The answer is one number. Say how many lines in the entries below include the word "Perry".

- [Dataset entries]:
-=-=-

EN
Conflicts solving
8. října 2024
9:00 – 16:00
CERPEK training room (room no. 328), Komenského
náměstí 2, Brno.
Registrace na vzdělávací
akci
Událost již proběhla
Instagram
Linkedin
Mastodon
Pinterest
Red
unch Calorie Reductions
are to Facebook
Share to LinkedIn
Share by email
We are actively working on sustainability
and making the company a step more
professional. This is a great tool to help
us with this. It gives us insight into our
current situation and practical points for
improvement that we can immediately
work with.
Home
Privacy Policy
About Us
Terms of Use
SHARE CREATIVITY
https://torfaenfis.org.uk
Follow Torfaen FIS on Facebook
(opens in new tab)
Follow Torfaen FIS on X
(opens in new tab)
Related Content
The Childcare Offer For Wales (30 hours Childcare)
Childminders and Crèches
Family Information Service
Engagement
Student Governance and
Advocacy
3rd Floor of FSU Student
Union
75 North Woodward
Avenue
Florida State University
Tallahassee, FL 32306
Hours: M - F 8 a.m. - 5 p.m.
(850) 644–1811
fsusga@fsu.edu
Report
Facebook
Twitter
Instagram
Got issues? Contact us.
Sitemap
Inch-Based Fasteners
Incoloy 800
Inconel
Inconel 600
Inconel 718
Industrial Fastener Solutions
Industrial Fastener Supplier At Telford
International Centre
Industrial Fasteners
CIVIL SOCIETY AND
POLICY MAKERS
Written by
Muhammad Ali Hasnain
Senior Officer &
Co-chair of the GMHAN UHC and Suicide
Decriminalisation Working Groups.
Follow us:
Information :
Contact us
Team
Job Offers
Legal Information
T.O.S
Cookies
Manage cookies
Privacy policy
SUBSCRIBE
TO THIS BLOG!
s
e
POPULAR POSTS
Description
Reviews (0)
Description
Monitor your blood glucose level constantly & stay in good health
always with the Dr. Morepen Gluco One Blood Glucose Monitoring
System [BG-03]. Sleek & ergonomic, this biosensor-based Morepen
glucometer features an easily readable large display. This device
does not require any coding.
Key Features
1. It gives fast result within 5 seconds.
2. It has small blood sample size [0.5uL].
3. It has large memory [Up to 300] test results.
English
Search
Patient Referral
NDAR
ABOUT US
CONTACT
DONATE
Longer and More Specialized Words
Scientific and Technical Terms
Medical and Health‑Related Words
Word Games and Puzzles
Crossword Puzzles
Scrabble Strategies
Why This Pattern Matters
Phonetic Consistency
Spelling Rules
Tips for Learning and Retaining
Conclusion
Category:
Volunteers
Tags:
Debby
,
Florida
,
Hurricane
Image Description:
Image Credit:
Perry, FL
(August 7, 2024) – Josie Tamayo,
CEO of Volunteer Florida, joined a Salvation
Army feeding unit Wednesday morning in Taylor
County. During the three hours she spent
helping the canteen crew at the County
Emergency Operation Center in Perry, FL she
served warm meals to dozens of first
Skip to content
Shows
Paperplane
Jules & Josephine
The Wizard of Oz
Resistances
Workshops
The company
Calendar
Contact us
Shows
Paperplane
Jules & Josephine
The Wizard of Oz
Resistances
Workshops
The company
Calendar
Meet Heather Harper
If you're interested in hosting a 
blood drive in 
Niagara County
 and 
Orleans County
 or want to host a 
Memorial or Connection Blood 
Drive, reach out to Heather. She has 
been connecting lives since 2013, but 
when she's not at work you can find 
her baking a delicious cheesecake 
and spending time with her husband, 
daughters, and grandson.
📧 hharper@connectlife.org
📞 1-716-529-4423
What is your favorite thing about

-=-=-

- [Output of the task]: 2